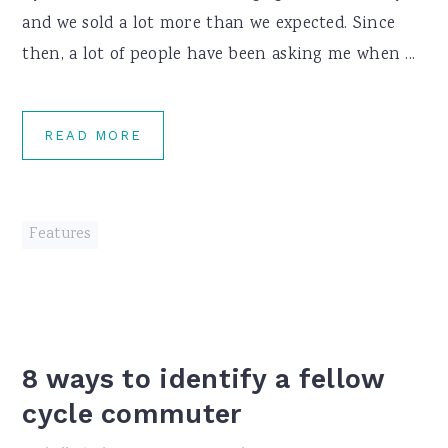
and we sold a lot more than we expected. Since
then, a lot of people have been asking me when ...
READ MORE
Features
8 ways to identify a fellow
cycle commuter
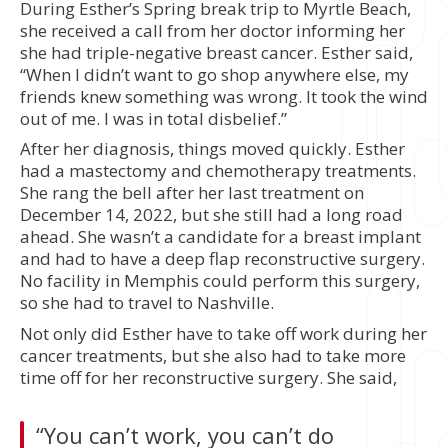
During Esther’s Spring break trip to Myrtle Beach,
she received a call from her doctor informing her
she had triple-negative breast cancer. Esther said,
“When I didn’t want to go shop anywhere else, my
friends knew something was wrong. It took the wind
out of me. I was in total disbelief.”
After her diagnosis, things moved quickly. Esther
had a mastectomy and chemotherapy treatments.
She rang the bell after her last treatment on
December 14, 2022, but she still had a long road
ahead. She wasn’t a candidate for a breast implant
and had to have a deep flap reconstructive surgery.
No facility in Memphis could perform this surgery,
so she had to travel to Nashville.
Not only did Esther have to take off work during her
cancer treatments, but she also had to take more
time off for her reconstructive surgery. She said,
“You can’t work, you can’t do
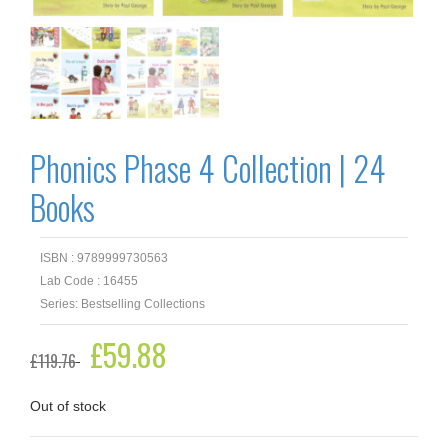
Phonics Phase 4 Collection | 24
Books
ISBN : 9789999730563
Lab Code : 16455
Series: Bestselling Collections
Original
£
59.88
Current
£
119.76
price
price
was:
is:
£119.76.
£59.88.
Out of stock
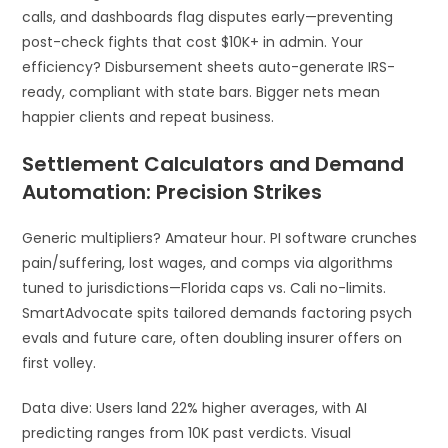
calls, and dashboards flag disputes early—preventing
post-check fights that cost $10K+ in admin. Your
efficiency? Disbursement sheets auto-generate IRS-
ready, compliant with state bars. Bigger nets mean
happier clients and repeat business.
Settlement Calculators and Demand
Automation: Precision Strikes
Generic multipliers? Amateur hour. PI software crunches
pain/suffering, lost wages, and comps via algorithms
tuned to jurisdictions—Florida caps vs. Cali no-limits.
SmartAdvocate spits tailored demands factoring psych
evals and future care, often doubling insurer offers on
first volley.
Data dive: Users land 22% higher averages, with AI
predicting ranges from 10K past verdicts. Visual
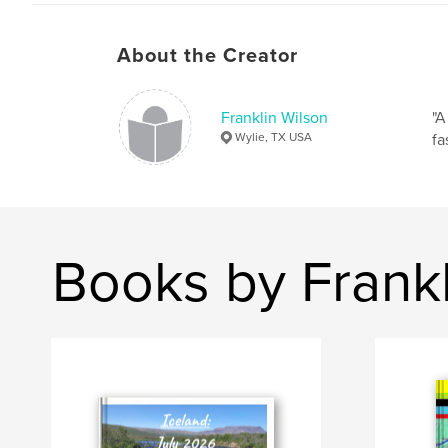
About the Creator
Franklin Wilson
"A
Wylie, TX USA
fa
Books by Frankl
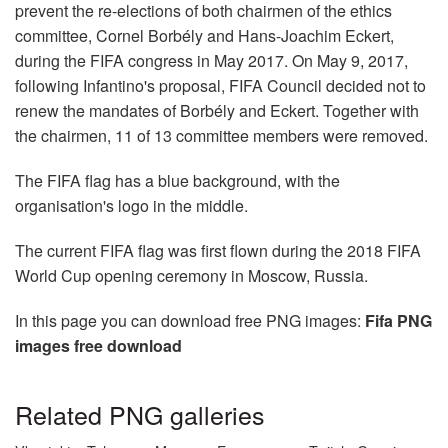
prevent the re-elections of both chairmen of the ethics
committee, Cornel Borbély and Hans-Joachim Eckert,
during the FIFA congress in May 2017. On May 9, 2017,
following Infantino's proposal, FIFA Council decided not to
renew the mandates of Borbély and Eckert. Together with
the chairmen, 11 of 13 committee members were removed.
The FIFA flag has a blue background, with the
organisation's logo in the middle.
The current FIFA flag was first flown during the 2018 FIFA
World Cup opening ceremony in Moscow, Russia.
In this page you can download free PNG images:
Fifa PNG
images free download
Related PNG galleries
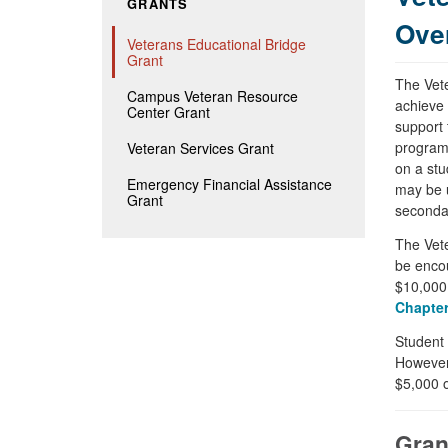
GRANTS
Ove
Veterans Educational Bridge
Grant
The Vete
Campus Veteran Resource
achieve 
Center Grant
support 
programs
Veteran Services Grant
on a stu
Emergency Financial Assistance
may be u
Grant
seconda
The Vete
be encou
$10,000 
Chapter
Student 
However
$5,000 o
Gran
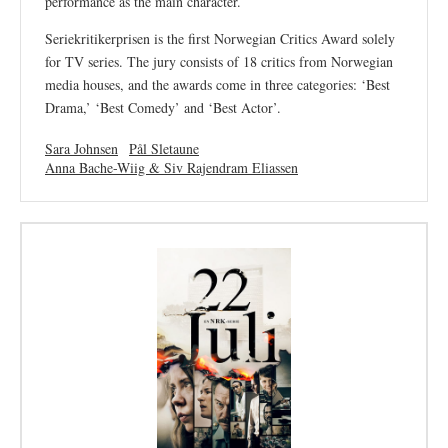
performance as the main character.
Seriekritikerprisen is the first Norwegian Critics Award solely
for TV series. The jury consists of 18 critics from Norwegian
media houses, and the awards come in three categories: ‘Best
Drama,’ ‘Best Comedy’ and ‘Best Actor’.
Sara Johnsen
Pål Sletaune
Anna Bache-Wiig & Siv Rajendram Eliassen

--

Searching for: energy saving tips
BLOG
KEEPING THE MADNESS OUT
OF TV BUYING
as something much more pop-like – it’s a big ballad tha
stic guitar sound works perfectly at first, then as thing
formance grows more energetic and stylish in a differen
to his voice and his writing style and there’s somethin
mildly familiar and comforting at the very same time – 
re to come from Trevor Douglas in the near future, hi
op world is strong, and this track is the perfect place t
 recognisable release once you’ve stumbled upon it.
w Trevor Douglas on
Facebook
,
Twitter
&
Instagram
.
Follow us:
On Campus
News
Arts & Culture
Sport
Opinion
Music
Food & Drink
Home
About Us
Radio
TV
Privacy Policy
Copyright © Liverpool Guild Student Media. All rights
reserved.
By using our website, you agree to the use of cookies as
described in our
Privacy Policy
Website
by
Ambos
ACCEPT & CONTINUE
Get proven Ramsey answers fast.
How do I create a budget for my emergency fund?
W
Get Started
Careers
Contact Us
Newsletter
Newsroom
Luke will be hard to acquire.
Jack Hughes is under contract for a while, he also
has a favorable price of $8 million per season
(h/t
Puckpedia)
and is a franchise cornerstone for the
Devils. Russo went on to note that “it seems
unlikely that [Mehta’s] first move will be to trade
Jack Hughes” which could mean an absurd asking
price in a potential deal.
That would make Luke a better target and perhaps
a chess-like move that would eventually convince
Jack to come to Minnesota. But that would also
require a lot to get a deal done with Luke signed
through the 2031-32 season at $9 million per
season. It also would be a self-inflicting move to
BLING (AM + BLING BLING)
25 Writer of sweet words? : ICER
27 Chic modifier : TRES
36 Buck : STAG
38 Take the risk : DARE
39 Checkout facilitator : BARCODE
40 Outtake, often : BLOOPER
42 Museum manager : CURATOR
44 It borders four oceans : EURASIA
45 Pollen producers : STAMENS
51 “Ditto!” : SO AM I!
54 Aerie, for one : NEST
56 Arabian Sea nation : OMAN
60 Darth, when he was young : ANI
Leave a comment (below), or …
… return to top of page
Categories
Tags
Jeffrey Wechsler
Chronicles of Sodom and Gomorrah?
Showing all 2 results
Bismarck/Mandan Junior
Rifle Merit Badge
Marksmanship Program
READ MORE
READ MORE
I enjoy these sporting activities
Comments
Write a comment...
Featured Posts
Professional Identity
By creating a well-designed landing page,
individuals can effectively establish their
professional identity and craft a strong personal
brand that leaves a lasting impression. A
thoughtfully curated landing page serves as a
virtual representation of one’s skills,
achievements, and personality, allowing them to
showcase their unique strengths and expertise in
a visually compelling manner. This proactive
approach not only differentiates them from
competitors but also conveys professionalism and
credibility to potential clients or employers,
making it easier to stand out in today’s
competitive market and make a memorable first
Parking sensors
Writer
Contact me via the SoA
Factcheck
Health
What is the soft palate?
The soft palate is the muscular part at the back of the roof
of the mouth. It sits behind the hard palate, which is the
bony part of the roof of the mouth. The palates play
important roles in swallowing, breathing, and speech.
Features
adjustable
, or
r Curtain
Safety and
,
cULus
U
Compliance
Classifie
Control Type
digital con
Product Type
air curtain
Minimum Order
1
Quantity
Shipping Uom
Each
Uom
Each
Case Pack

## Description of the task
When you reach the line containing "media houses, and" in the data above, start copying exactly, and stop after the line containing "Anna Bache-Wiig & Siv Rajendram Eliassen".

## The answer
media houses, and the awards come in three categories: ‘Best
Drama,’ ‘Best Comedy’ and ‘Best Actor’.
Sara Johnsen
Pål Sletaune
Anna Bache-Wiig & Siv Rajendram Eliassen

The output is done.